--- Record set Enclosed Below ---

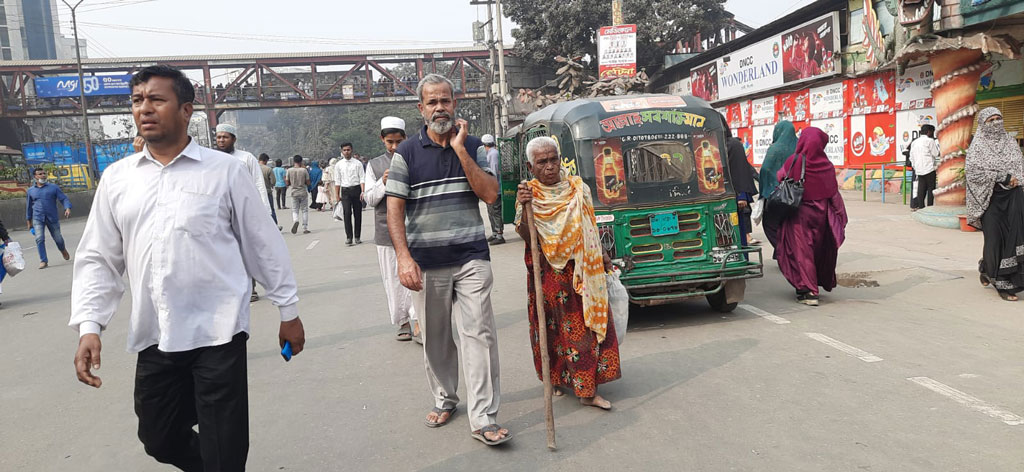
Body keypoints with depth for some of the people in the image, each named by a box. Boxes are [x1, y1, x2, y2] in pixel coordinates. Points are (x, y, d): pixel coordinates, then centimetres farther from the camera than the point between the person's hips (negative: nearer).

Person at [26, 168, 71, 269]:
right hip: (38, 219, 1)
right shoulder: (30, 191, 10)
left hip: (53, 218, -1)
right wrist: (29, 222, 17)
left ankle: (63, 250, 39)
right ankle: (43, 261, -9)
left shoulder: (53, 187, 4)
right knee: (39, 239, -13)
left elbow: (63, 198, -2)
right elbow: (28, 206, 17)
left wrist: (67, 208, -22)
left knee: (58, 239, 5)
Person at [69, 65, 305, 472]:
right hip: (153, 339, 4)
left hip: (217, 333, -4)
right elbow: (98, 259, 11)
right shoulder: (116, 178, 8)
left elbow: (264, 245, 2)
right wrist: (89, 327, -1)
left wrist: (289, 312, 4)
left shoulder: (225, 170, -2)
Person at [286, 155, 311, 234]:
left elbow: (287, 183, 0)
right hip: (303, 192, -1)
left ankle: (295, 221, -21)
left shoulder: (289, 170, -4)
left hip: (294, 193, 1)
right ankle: (305, 228, 9)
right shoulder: (304, 170, -8)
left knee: (295, 210, 9)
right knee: (304, 210, 9)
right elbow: (308, 183, -5)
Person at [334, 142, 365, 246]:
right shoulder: (338, 165, 7)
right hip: (345, 191, 0)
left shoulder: (357, 163, 3)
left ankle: (357, 237, 16)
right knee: (347, 213, -13)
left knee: (358, 214, 5)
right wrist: (337, 195, 4)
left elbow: (362, 178, 0)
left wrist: (362, 192, -11)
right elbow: (337, 181, 8)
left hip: (356, 189, 0)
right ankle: (348, 237, -9)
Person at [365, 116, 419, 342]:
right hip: (386, 229, 2)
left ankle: (417, 324, -6)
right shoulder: (374, 165, 9)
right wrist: (383, 182, -12)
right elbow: (370, 199, 5)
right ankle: (403, 323, 20)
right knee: (392, 279, 7)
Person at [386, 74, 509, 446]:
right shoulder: (407, 152, 2)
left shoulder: (472, 146, 6)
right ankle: (445, 398, 33)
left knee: (479, 333, -5)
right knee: (434, 337, 11)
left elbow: (490, 195, -6)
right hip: (426, 262, 0)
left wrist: (460, 149, -10)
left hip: (471, 258, 0)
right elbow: (394, 209, -3)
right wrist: (404, 257, -15)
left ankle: (484, 420, 0)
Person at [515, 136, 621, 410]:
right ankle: (558, 378, 21)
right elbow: (526, 236, -15)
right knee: (557, 326, 2)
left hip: (583, 269, 3)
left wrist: (602, 258, 19)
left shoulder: (578, 188, 6)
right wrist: (523, 208, -30)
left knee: (590, 320, 0)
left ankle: (589, 389, 6)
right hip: (550, 272, -3)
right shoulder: (529, 193, -4)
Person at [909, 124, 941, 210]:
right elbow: (936, 154, -3)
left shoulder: (914, 142, 14)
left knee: (921, 189, 6)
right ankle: (930, 207, -4)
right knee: (931, 188, -1)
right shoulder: (930, 141, -6)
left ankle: (921, 207, 3)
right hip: (929, 168, -6)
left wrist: (915, 167, 21)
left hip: (919, 169, 6)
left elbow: (911, 157, 15)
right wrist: (936, 143, 8)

--- End of Enclosed Record set ---

**Your task:**
Everything in the listing above must be retyped exactly, except for the pictures.

**Solution to this task:**
Body keypoints with depth for some of the people in the image, each named by a box. Boxes are [x1, y1, x2, y2] in pixel coordinates. Points are (x, y, d): pixel coordinates, then centimetres farther from the camera than the point between the person's hips (negative: nearer).

Person at [26, 168, 71, 269]:
right hip: (38, 219, 1)
right shoulder: (30, 191, 10)
left hip: (53, 218, -1)
right wrist: (29, 222, 17)
left ankle: (63, 250, 39)
right ankle: (43, 261, -9)
left shoulder: (53, 187, 4)
right knee: (39, 239, -13)
left elbow: (63, 198, -2)
right elbow: (28, 206, 17)
left wrist: (67, 208, -22)
left knee: (58, 239, 5)
Person at [69, 65, 305, 472]:
right hip: (153, 339, 4)
left hip: (217, 333, -4)
right elbow: (98, 259, 11)
right shoulder: (116, 178, 8)
left elbow: (264, 245, 2)
right wrist: (89, 327, -1)
left wrist: (289, 312, 4)
left shoulder: (225, 170, -2)
Person at [286, 155, 311, 234]:
left elbow: (287, 183, 0)
right hip: (303, 192, -1)
left ankle: (295, 221, -21)
left shoulder: (289, 170, -4)
left hip: (294, 193, 1)
right ankle: (305, 228, 9)
right shoulder: (304, 170, -8)
left knee: (295, 210, 9)
right knee: (304, 210, 9)
right elbow: (308, 183, -5)
Person at [334, 142, 365, 246]:
right shoulder: (338, 165, 7)
right hip: (345, 191, 0)
left shoulder: (357, 163, 3)
left ankle: (357, 237, 16)
right knee: (347, 213, -13)
left knee: (358, 214, 5)
right wrist: (337, 195, 4)
left elbow: (362, 178, 0)
left wrist: (362, 192, -11)
right elbow: (337, 181, 8)
left hip: (356, 189, 0)
right ankle: (348, 237, -9)
Person at [365, 116, 419, 342]:
right hip: (386, 229, 2)
left ankle: (417, 324, -6)
right shoulder: (374, 165, 9)
right wrist: (383, 182, -12)
right elbow: (370, 199, 5)
right ankle: (403, 323, 20)
right knee: (392, 279, 7)
Person at [386, 74, 509, 446]:
right shoulder: (407, 152, 2)
left shoulder: (472, 146, 6)
right ankle: (445, 398, 33)
left knee: (479, 333, -5)
right knee: (434, 337, 11)
left elbow: (490, 195, -6)
right hip: (426, 262, 0)
left wrist: (460, 149, -10)
left hip: (471, 258, 0)
right elbow: (394, 209, -3)
right wrist: (404, 257, -15)
left ankle: (484, 420, 0)
Person at [515, 136, 621, 410]:
right ankle: (558, 378, 21)
right elbow: (526, 236, -15)
right knee: (557, 326, 2)
left hip: (583, 269, 3)
left wrist: (602, 258, 19)
left shoulder: (578, 188, 6)
right wrist: (523, 208, -30)
left knee: (590, 320, 0)
left ankle: (589, 389, 6)
right hip: (550, 272, -3)
right shoulder: (529, 193, -4)
Person at [909, 124, 941, 210]:
right elbow: (936, 154, -3)
left shoulder: (914, 142, 14)
left knee: (921, 189, 6)
right ankle: (930, 207, -4)
right knee: (931, 188, -1)
right shoulder: (930, 141, -6)
left ankle: (921, 207, 3)
right hip: (929, 168, -6)
left wrist: (915, 167, 21)
left hip: (919, 169, 6)
left elbow: (911, 157, 15)
right wrist: (936, 143, 8)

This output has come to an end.